A quoi servent nos données?

Pour les entreprises, le Big Data est désormais l’une des priorités. «Un grand nombre de secteurs s’intéressent aux objets connectés et pas seulement pour les consommateurs. Prenez les machines: elles sont désormais équipées de capteurs. La question, désormais, est: que faire de tout cela?» interroge Olivier Verscheure, directeur du centre de recherche sur les données du domaine des EPF, le Swiss Data Science Center. En soulignant que la plupart des entreprises n’ont pas encore les compétences scientifiques nécessaires pour gérer et recouper cette masse de données afin d’en extraire des informations exploitables. Certaines y parviennent cependant et elles sont de plus en plus nombreuses. Quelques exemples.

Publicité ciblée

Swisscom, dont l’envoi, depuis avril, de données à la régie publicitaire Admeira (détenue en partie par Ringier, co-éditeur du Temps avec Axel Springer) avait fait beaucoup de bruit, affirme respecter la loi. «Le client peut en tout temps désactiver l’envoi de ces données, explique un porte-parole. Et de toute façon, ces données sont anonymisées. Il est strictement impossible pour une marque de connaître nos clients. Elle pourra tout au plus connaître l’emplacement, l’âge ou le sexe de ce client, pour ensuite lui adresser de la publicité.» Swisscom va demander, ces prochains mois, le consentement explicite de ses clients pour leur adresser de la publicité ciblée via Swisscom TV.

Fluidifier le trafic

Plusieurs entreprises se servent de données de localisation pour le trafic. C’est le cas de Google Maps, qui utilise le positionnement des utilisateurs pour évaluer la congestion du trafic, explique Olivier Verscheure. «Ce type de service devient très fiable et s’ajoute à ceux d’opérateurs téléphoniques qui améliorent la mobilité dans les villes avec des données de géolocalisation anonymisées.»

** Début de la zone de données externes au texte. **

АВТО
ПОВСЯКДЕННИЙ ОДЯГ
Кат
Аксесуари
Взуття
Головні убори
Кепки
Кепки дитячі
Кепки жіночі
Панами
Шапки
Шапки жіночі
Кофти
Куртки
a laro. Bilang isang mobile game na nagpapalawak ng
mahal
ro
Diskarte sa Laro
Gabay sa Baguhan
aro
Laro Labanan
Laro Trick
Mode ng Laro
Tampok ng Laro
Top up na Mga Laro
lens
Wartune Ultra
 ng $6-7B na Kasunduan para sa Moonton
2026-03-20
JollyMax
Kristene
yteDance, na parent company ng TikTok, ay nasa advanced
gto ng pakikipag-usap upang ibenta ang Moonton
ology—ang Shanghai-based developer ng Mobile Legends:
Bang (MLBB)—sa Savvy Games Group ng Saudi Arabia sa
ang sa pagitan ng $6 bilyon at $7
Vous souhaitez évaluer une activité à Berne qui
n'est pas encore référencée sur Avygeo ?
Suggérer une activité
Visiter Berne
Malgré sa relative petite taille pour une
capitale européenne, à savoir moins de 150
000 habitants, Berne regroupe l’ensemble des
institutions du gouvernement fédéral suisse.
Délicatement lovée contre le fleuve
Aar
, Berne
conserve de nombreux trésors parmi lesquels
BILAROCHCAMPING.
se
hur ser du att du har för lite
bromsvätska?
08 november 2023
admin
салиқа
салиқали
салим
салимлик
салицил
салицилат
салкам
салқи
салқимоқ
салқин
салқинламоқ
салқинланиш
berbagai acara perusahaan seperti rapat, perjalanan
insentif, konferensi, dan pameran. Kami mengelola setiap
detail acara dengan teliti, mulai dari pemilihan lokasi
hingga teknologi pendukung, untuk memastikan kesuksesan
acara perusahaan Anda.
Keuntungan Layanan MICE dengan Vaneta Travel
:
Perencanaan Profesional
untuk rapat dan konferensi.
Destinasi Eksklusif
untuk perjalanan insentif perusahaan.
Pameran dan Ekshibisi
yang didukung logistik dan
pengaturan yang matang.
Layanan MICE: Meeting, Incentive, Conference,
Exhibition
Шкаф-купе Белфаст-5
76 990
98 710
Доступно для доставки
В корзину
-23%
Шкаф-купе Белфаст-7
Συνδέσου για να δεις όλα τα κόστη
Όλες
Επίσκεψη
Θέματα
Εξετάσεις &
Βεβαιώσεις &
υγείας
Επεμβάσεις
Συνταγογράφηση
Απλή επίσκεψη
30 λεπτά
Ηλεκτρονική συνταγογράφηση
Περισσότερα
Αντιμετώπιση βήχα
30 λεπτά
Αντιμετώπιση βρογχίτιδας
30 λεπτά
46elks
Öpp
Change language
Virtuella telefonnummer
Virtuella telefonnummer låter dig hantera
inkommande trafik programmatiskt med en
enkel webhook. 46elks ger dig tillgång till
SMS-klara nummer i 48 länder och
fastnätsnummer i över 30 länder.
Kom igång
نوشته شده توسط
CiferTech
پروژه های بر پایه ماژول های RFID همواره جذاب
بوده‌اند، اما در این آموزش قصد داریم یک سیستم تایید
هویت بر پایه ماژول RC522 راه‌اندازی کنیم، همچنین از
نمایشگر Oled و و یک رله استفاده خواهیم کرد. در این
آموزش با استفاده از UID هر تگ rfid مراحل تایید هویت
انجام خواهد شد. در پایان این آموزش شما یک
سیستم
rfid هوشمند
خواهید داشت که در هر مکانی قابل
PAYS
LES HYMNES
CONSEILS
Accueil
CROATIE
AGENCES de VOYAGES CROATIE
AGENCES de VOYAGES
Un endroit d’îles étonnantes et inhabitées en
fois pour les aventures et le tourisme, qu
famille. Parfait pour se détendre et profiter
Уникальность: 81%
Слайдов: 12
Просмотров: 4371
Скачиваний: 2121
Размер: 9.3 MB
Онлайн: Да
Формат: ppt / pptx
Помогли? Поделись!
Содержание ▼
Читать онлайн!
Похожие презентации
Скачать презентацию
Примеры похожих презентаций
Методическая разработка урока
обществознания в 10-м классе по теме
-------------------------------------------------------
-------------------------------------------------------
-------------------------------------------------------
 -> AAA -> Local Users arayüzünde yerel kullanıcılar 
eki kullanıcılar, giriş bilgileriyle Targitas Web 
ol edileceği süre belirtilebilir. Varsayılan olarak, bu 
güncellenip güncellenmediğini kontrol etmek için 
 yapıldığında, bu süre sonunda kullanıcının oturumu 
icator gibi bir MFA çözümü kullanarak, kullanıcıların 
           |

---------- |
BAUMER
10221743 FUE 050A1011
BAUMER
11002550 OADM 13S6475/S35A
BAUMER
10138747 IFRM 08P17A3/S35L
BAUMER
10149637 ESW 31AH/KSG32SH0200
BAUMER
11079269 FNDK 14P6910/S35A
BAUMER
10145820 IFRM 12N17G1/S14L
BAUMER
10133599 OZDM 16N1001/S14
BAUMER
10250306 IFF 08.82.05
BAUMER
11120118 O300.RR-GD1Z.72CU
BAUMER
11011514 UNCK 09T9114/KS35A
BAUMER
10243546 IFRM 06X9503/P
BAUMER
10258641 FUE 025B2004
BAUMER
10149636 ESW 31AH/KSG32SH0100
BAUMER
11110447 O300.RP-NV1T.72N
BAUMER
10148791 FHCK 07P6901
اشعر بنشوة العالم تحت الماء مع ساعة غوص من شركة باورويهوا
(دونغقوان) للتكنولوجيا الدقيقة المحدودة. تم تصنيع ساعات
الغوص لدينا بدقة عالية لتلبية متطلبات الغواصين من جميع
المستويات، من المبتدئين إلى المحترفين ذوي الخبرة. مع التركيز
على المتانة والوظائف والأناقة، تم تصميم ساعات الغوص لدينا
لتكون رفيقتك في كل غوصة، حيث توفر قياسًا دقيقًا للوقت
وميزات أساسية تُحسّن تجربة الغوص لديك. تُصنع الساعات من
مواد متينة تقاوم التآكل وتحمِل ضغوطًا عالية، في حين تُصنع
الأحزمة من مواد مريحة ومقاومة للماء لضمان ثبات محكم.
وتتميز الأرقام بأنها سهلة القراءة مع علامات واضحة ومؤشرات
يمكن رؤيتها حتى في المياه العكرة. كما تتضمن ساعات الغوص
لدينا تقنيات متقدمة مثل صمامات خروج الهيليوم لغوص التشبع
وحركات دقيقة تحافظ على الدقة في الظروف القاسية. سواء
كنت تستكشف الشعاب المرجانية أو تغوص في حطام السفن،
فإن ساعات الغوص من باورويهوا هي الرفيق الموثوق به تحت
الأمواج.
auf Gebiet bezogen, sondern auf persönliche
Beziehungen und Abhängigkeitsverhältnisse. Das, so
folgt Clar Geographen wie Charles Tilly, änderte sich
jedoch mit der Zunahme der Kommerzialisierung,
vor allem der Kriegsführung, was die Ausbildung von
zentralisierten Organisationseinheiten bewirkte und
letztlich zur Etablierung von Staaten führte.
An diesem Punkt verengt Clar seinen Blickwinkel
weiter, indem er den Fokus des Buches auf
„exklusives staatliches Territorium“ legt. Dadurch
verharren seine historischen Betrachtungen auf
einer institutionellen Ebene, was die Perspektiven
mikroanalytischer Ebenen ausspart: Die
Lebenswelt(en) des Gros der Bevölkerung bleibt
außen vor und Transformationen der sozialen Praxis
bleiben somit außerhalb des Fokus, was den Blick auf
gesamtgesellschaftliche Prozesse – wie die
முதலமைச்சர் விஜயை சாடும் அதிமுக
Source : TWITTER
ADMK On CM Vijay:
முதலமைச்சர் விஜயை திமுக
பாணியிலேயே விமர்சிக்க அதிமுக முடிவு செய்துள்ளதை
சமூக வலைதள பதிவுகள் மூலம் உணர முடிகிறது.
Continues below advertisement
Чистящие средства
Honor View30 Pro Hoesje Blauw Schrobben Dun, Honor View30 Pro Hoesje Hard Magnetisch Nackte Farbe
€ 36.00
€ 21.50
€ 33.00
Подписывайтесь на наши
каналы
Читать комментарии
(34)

Améliorer le traitement des patients

Il s’agit d’une utilisation moins visible et moins connue: les hôpitaux commencent à utiliser des données de patients pour améliorer leur diagnostic et leur traitement, grâce par exemple à des montres connectées. «Cela se fait de façon très sécurisée, seuls les médecins y ont accès», précise Olivier Verscheure, qui cite l’exemple du suivi de patients diabétiques, dans le cadre duquel l’utilisation de capteurs permet de mesurer le rythme cardiaque, l’activité physique, etc., sans devoir interroger le patient et avec une plus grande précision. (M.F. et A. S.)


Commentaire. La vraie valeur des données

Elles représentent le «pétrole» du XXIe siècle, selon The Economist, ou le «sang» de la nouvelle économie, selon le patron du géant chinois de l’e-commerce Alibaba. Les données sont au cœur de toutes les convoitises.

Consciemment ou non, nous, consommateurs, en sommes les premiers producteurs, comme le montre notre expérience. Nous en fabriquons des masses considérables chaque jour, en utilisant toutes sortes d’objets connectés, à commencer par notre smartphone, véritable usine à informations. Et ces dernières sont enregistrées non seulement par les fabricants de téléphones, mais aussi par les opérateurs téléphoniques et par un nombre incalculable d’applications qui, souvent, tournent et enregistrent sans que nous les utilisions forcément.

La plupart du temps, nous cédons ces données sans trop y penser, en échange de services très efficaces, parfois gratuits, mais équivalant rarement à la valeur de ce que nous fournissons. L’idée ici n’est pourtant pas de le déplorer. Le Big Data amène aussi avec lui des progrès non négligeables dans des domaines extrêmement variés. L’idée est plutôt d’avoir conscience des informations que nous fournissons, qui permettent à des machines de mieux nous connaître et d’anticiper nos besoins. Cela pose évidemment une quantité de questions. La première étant: pourquoi brader toutes ces données, alors que leur importance ira croissant ces prochaines années? (M. F.)